滿洲北支民藝圖選 本山桂川 著・編纂 1941年
国立国会図書館デジタルコレクション
“幌子招牌 大陸の店舗看板を一口に招牌といつて了ふのは正確でない。看板はこれを大別して匾(ペン)・招牌(シヤオハイ)・幌子(フアンズ)の三種とする。匾は扁額である。招牌は軒先に突出したり吊したりした繪または文字看板、幌子は商品の實物を形で示し、形に表はすことの困難なものは一種の約束によつて形示された極めて原始的なものである。第一圖・第二圖・第三圖は共に賣藥業者の幌子で、紙にのべた膏藥の實物を象徴化してゐる。これは滿洲・北支各地に行はれる。”

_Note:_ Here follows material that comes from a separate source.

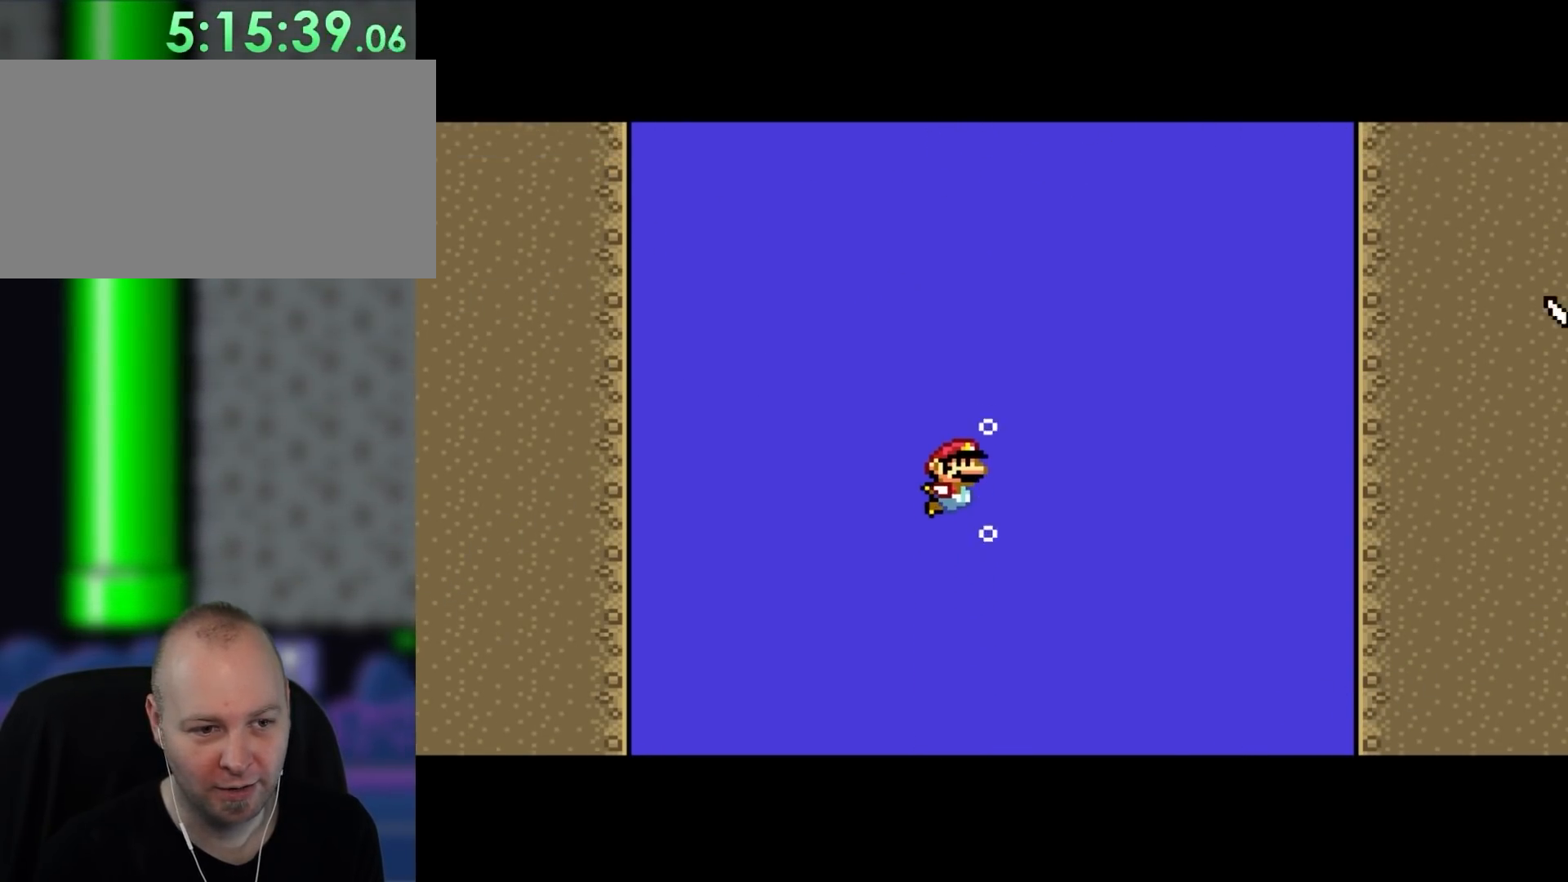
{"dt_ms": 500, "buttons": ["B", "DPAD_UP"], "events": [[33, "B", "down"], [133, "B", "up"], [200, "B", "down"], [333, "B", "up"], [483, "B", "down"]]}
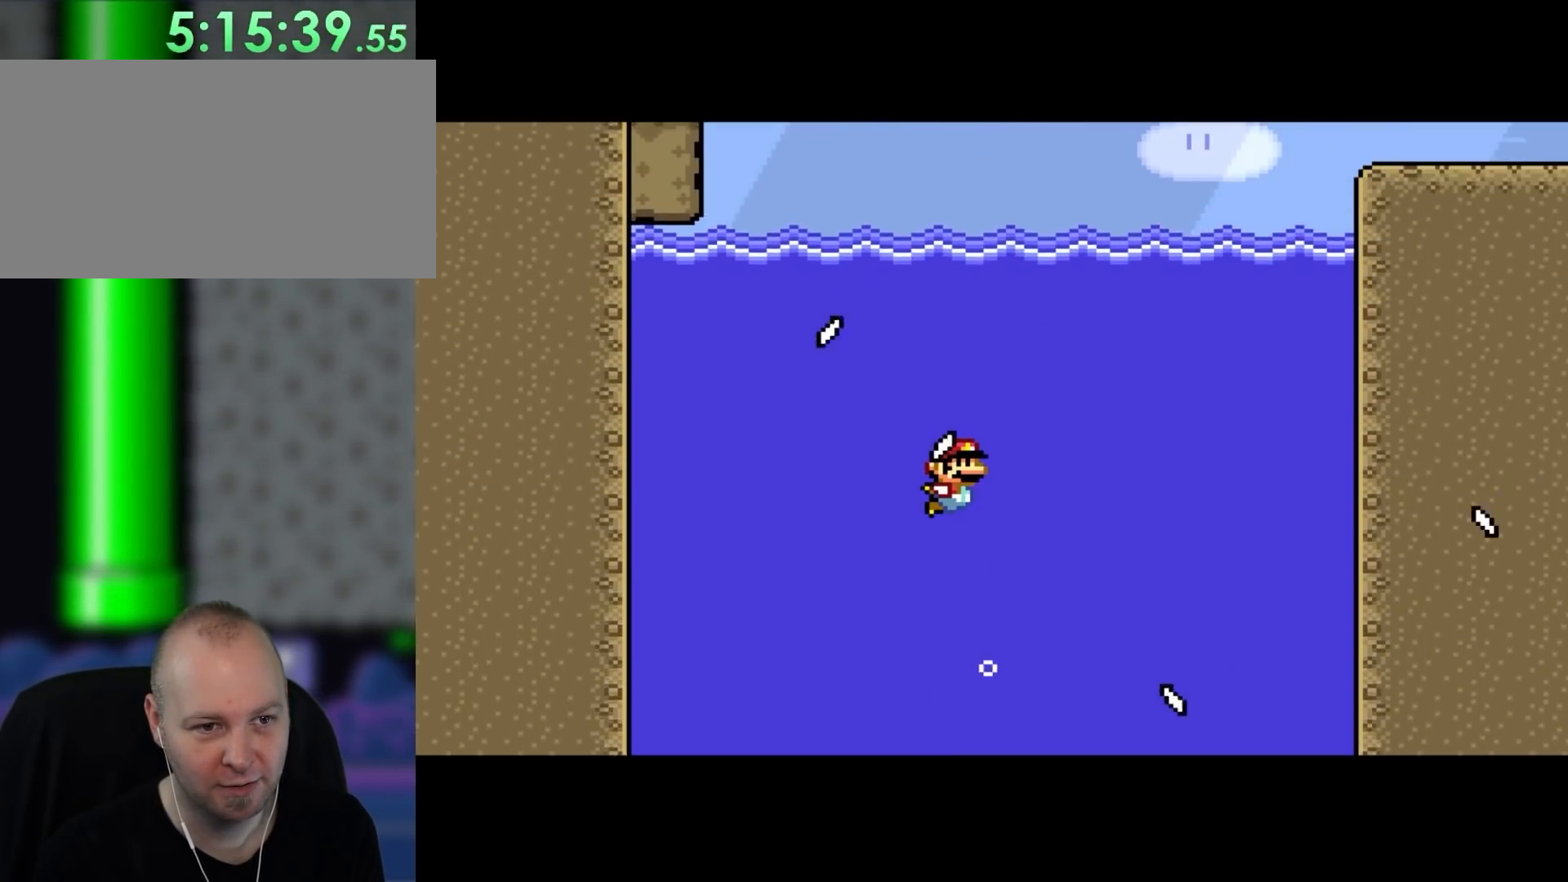
{"dt_ms": 500, "buttons": ["DPAD_UP"], "events": [[67, "B", "up"]]}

“第四圖は日常の食料たる切麺や掛麺などの麺類をひさぐ麺店の幌子である。多數の狹長い紙片や布片を平板の下部に分厚に貼下げることによつてその實物を想像させる趣向であらう。平板には桃、柘榴などが描かれる。第五圖、第六圖は共に飯館即ち二流以下の料理店の幌子で、構造から云へば第四圖と同じ系統を引いてゐる。ただ麺店のは平い兩面なのに反し、飯館のは圓筒形に造られ、種々の形があり、中には十個十二個と掛け聯ねたのもある。”